=== Available data ===

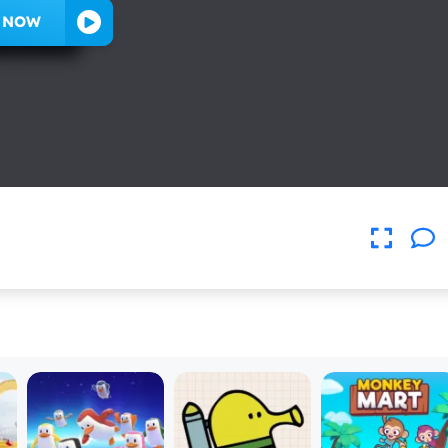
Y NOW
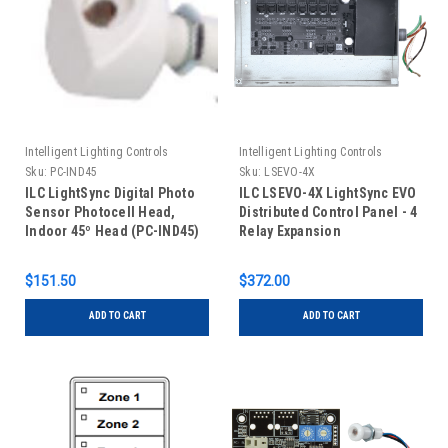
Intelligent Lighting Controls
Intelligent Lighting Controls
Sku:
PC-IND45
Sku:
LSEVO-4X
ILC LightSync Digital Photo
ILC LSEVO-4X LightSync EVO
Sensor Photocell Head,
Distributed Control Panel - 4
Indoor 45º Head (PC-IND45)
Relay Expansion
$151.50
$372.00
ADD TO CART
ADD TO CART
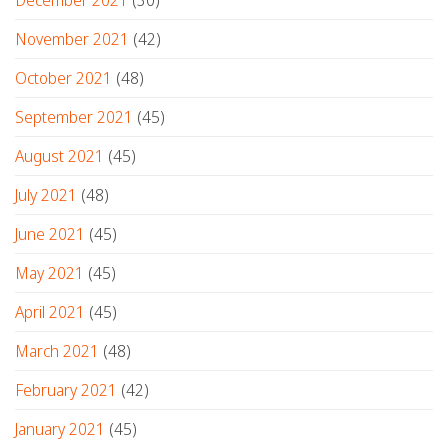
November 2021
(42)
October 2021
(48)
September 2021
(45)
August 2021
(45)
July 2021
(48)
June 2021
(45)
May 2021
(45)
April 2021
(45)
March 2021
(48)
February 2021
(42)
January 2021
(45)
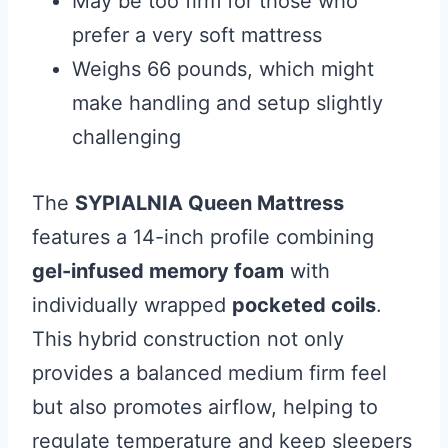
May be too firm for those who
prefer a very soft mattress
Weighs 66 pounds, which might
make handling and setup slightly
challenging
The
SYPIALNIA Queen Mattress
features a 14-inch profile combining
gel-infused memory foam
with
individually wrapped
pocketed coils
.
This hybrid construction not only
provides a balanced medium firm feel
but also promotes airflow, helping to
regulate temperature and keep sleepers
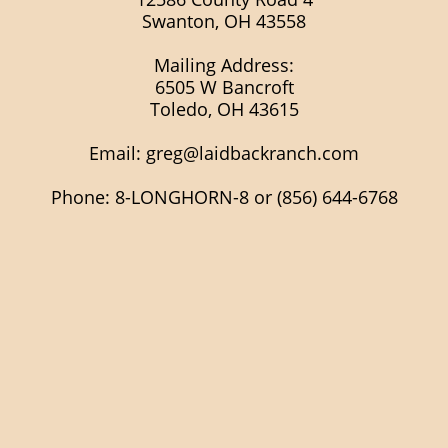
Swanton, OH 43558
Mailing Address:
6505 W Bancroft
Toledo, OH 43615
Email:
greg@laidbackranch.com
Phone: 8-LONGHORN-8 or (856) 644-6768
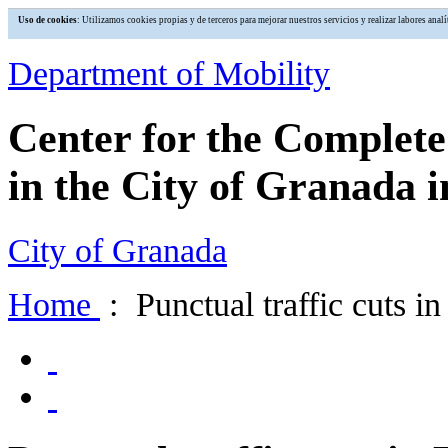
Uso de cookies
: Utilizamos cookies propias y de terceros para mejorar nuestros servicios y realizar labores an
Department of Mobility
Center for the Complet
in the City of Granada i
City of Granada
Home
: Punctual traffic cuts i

===

Goal of the exercise:
Copy every line of text in the data above, character for character, and leave out the picture markers.

Solved problem:
Y NOW
Intelligent Lighting Controls
Intelligent Lighting Controls
Sku:
PC-IND45
Sku:
LSEVO-4X
ILC LightSync Digital Photo
ILC LSEVO-4X LightSync EVO
Sensor Photocell Head,
Distributed Control Panel - 4
Indoor 45º Head (PC-IND45)
Relay Expansion
$151.50
$372.00
ADD TO CART
ADD TO CART
November 2021
(42)
October 2021
(48)
September 2021
(45)
August 2021
(45)
July 2021
(48)
June 2021
(45)
May 2021
(45)
April 2021
(45)
March 2021
(48)
February 2021
(42)
January 2021
(45)
May be too firm for those who
prefer a very soft mattress
Weighs 66 pounds, which might
make handling and setup slightly
challenging
The
SYPIALNIA Queen Mattress
features a 14-inch profile combining
gel-infused memory foam
with
individually wrapped
pocketed coils
.
This hybrid construction not only
provides a balanced medium firm feel
but also promotes airflow, helping to
regulate temperature and keep sleepers
Swanton, OH 43558
Mailing Address:
6505 W Bancroft
Toledo, OH 43615
Email:
greg@laidbackranch.com
Phone: 8-LONGHORN-8 or (856) 644-6768
Uso de cookies
: Utilizamos cookies propias y de terceros para mejorar nuestros servicios y realizar labores an
Department of Mobility
Center for the Complet
in the City of Granada i
City of Granada
Home
: Punctual traffic cuts i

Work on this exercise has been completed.